I need to pass the index (iterator pointer value) from the first loop to the second. I have tried the following approach but it gives me this error
error: no match for ‘operator!=’ (operand types are
‘__gnu_cxx::__normal_iterator<int*, std::vector<int> >’ and
‘std::vector<int>::reverse_iterator’ {aka
‘std::reverse_iterator<__gnu_cxx::__normal_iterator<int*, std::vector<int> > >’})
void insertionSort(int size, vector<int> arr) {
for(auto itr = arr.begin(); itr != arr.end() - 1; ++itr) {
int element = *(itr + 1);
cout << "Element being compared with preceding sub-array is : " << element << endl;
for(auto r_itr = (itr + 1); r_itr != arr.rend(); ++r_itr) {
if(*(r_itr+1) <= element) {
*r_itr = element;
break;
}
else {
*r_itr = *(r_itr+1);
}
}
}
}
I searched up quite a lot online, found a way to convert a reverse iterator to an iterator (using itr.base()) but not the other way round.
Also I am new to C++ STL and algorithms, please feel free to suggest any way to improve my code with respect to the "clean"-ness of code or the algorithm itself!
Try changing it to for(vector<int>::reverse_iterator r_itr(next(itr)); r_itr != arr.rend(); ++r_itr)
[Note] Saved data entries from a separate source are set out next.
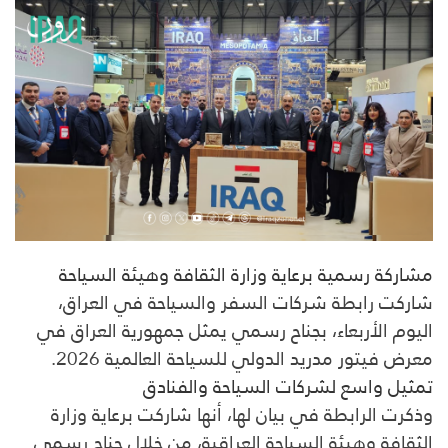
مشاركة رسمية برعاية وزارة الثقافة وهيئة السياحة
شاركت رابطة شركات السفر والسياحة في العراق،
اليوم الأربعاء، بجناح رسمي يمثل جمهورية العراق في
معرض فيتور مدريد الدولي للسياحة العالمية 2026.
تمثيل واسع لشركات السياحة والفنادق
وذكرت الرابطة في بيان لها، أنها شاركت برعاية وزارة
الثقافة وهيئة السياحة العراقية، من خلال جناح رسمي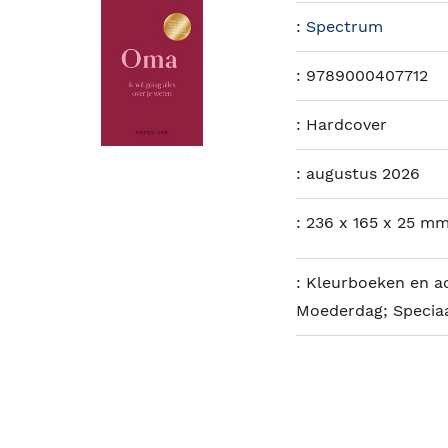
:
Spectrum
:
9789000407712
:
Hardcover
:
augustus 2026
:
236 x 165 x 25 mm
:
Kleurboeken en ac
Moederdag; Speciaa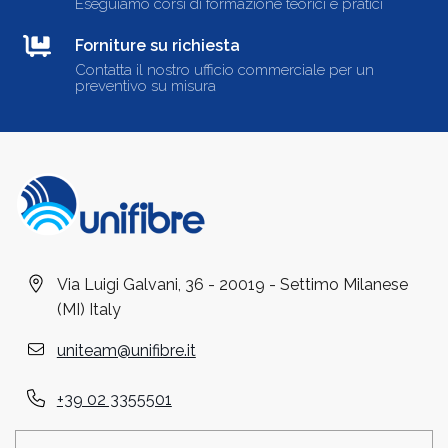
Eseguiamo corsi di formazione teorici e pratici
Forniture su richiesta
Contatta il nostro ufficio commerciale per un
preventivo su misura
Via Luigi Galvani, 36 - 20019 - Settimo Milanese
(MI) Italy
uniteam@unifibre.it
+39 02 3355501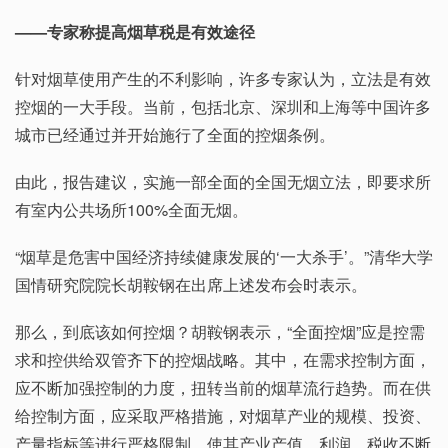
——
专家称提高烟草税是有效途径
针对烟草使用产生的不利影响，许多专家认为，立法是有效
控烟的一大手段。当前，包括北京、深圳和上海等中国许多
城市已经通过并开始施行了全面的控烟条例。
由此，报告建议，实施一部全面的全国无烟立法，即要求所
有室内公共场所100%全面无烟。
“烟草是危害中国经济持续健康发展的‘一大杀手’。”清华大学
国情研究院院长胡鞍钢在出席上述发布会时表示。
那么，到底该如何控烟？胡鞍钢表示，“全面控烟”应是控需
求和控供给双管齐下的控烟战略。其中，在需求控制方面，
应不断加强控制的力度，扭转当前的烟草流行趋势。而在供
给控制方面，应采取严格措施，对烟草产业的规模、投资、
产量指标等进行严格限制，使其产业产值、利润、税收不断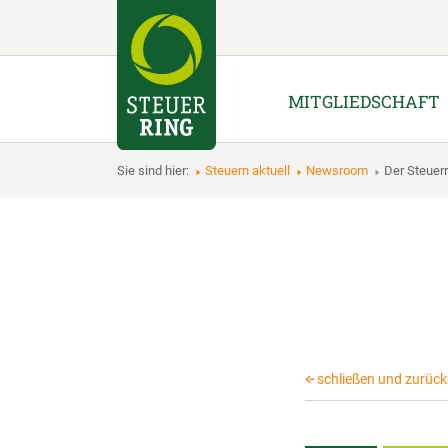
MITGLIEDSCHAFT
Sie sind hier:
Steuern aktuell
Newsroom
Der Steuer
schließen und zurück 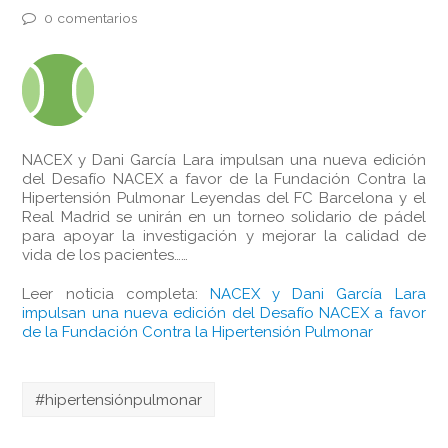
0 comentarios
NACEX y Dani García Lara impulsan una nueva edición
del Desafío NACEX a favor de la Fundación Contra la
Hipertensión Pulmonar Leyendas del FC Barcelona y el
Real Madrid se unirán en un torneo solidario de pádel
para apoyar la investigación y mejorar la calidad de
vida de los pacientes……
Leer noticia completa:
NACEX y Dani García Lara
impulsan una nueva edición del Desafío NACEX a favor
de la Fundación Contra la Hipertensión Pulmonar
#hipertensiónpulmonar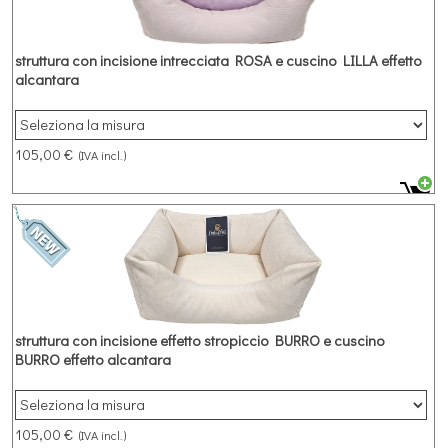
struttura con incisione intrecciata ROSA e cuscino LILLA effetto
alcantara
Cuccia rettangolare in microfibra struttura ROSA con incisione
intrecciata e cuscino LILLA effetto alcantara
105,00 €
(IVA incl.)
struttura con incisione effetto stropiccio BURRO e cuscino
BURRO effetto alcantara
Cuccia rettangolare in microfibra struttura BURRO con incisione
effetto stropiccio e cuscino BURRO effetto alcantara
105,00 €
(IVA incl.)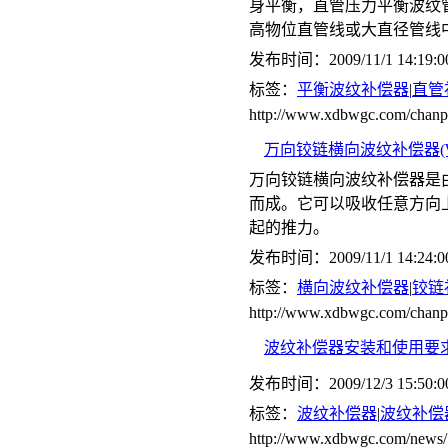
身平衡，直管压力平衡波纹管
高物位直管线或大直径管线
发布时间：2009/11/1 14:19:0
标签：
平衡波纹补偿器
|
直管
http://www.xdbwgc.com/c
万向铰链横向波纹补偿器(W
万向铰链横向波纹补偿器是
而成。它可以吸收任意方向
起的推力。
发布时间：2009/11/1 14:24:0
标签：
横向波纹补偿器
|
铰链
http://www.xdbwgc.com/ch
波纹补偿器安装和使用要
发布时间：2009/12/3 15:50:0
标签：
波纹补偿器
|
波纹补偿
http://www.xdbwgc.com/news/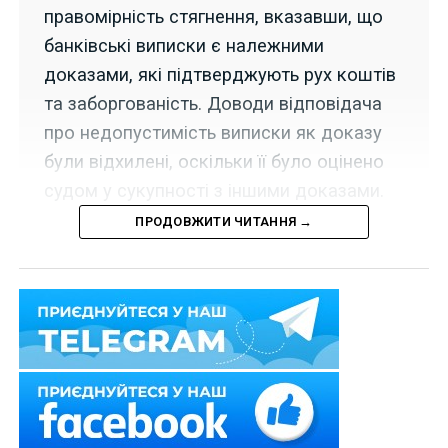
правомірність стягнення, вказавши, що
банківські виписки є належними
доказами, які підтверджують рух коштів
та заборгованість. Доводи відповідача
про недопустимість виписки як доказу
були відхилені, оскільки її було оцінено
судом у сукупності з іншими доказами.
ПРОДОВЖИТИ ЧИТАННЯ →
25 травня 2021 р. Верховний Суд у складі колегії
суддів Третьої судової палати Касаційного
цивільного суду у справі
№ 554/4300/16-ц
відмовив
у задоволенні касаційної скарги позивача, з якого
було стягнено суму кредиту та відсотків.
Банк звернулося до суду з позовом до особи, в якому
просив стягнути з відповідача на його користь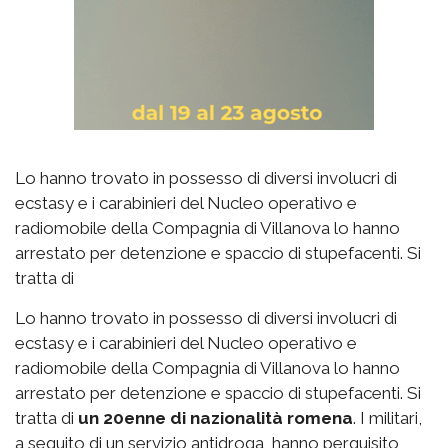
Lo hanno trovato in possesso di diversi involucri di
ecstasy e i carabinieri del Nucleo operativo e
radiomobile della Compagnia di Villanova lo hanno
arrestato per detenzione e spaccio di stupefacenti. Si
tratta di
Lo hanno trovato in possesso di diversi involucri di
ecstasy e i carabinieri del Nucleo operativo e
radiomobile della Compagnia di Villanova lo hanno
arrestato per detenzione e spaccio di stupefacenti. Si
tratta di
un 20enne di nazionalità romena
. I militari,
a seguito di un servizio antidroga, hanno perquisito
To expand on their working, reverse_iterator is not implemented the same as iterator. The logical and physical address for an iterator are the same but for reverse_iterator, the logical and physical address are not the same. For example: s.end() and s.rbegin() have the same physical address but *s.end() will give you an error but *s.rbegin() will give you the last value of the container s.
The code below will make things clear:
#include <iostream>
#include <set>
using namespace std;
int main()
{
set<int> S{ 1, 2, 3 };
set<int>::iterator itr = S.find(2);
cout << *itr << endl;
set<int>::reverse_iterator r_itr(itr);
cout << *r_itr << endl;
cout << itr._Ptr << ' ' << r_itr.base()._Ptr << endl;
//S.erase(r_itr); // ERROR!
S.erase(r_itr.base());
for (int e : S)
cout << e << ' ';
}
On my machine, it produced the following output:
2 1 00F85DA8 00F85DA8 1 3